From the observation above, we can see that we misclassified 119 non-creative pages in which 100 pages are predicted as factual content and 20 pages as no_content

now using all features data from the first and second labeling process, we build a new random forest model

In [104]:
filtered_sql = spark.sql("""
select s.*,p.label1,p.label2,p.desc from page_stat as s, pages as p
where p.vol_id = s.vol_id and p.page = s.page
and p.file_name='dbfs:/tmp/FrontMatter-next.csv'
""")

from pyspark.sql.functions import col,when
filtered_sql = filtered_sql.withColumn("label1",when(col("label1")=="mixed","creative").otherwise(col("label1")))

from pyspark.ml.linalg import Vectors
features_df = spark.createDataFrame(filtered_sql.rdd.map(lambda x:{"vol_id":x.vol_id,"page":x.page,"features":Vectors.dense([x.empty_line_count,
x.line_count,
x.pct_all_caps,
x.pct_begin_char_caps,
x.pct_end_numeric,
#x.pct_roman,
x.token_count,
x.total_capital,
x.total_numeric,
x.total_sentence])}))
#.sample(fraction=0.1,withReplacement=False))
#.collect()
#.map(lambda x: Row(tuple(x))).collect()

filtered_features = filtered_sql.join(features_df,["vol_id","page"]).select("vol_id","page","label1","features")

In [105]:
predictions = model_rf.transform(filtered_features)

# Select example rows to display.
predictions.select("predictedLabel", "label1", "features").show(10)

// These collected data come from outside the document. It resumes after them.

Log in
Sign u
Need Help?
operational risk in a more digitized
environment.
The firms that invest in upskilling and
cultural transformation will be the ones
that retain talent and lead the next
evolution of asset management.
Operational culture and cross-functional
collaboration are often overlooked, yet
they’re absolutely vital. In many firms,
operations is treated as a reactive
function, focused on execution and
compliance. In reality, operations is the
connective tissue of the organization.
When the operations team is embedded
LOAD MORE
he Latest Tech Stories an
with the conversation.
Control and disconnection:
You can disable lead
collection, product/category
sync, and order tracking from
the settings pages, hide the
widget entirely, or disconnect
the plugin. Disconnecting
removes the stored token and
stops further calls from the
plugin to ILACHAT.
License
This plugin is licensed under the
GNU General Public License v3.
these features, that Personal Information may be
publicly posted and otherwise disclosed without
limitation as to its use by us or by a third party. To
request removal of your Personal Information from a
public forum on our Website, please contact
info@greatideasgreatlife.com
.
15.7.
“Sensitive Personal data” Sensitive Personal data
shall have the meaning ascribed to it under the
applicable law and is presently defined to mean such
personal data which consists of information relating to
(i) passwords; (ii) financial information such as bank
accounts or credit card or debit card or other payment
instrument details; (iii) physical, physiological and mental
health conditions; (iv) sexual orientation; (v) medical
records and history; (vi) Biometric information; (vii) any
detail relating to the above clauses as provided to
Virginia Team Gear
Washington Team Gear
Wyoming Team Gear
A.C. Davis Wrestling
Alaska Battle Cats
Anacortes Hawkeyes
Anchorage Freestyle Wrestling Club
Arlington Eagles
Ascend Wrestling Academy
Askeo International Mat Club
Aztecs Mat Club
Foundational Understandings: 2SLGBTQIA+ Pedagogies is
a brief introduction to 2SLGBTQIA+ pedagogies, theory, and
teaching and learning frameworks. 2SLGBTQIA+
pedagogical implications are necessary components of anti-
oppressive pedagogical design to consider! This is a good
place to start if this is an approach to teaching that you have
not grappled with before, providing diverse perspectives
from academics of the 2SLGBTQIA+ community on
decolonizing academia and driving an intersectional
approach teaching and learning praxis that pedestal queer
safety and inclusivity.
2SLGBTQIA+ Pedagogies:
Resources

# Select (prediction, true label) and compute test error
evaluator = MulticlassClassificationEvaluator(
    labelCol="indexedLabel", predictionCol="prediction", metricName="accuracy")
accuracy = evaluator.evaluate(predictions)
print("Accuracy = %g" % (accuracy))
print("Error = %g" % (1-accuracy))

from the iterative training model, the iterative training dataset can actively improve the random forest prediction accuracy a little bit better than the first training process. We should follow up this by retraining the all models and choose the best model or doing cross validation. However, as we already did one full cycle of this Human in The Loop process, this finishes our proof of concept on iteratively producing new training data and retrain model to get a better predictor model for detecting creative content in the front matter pages.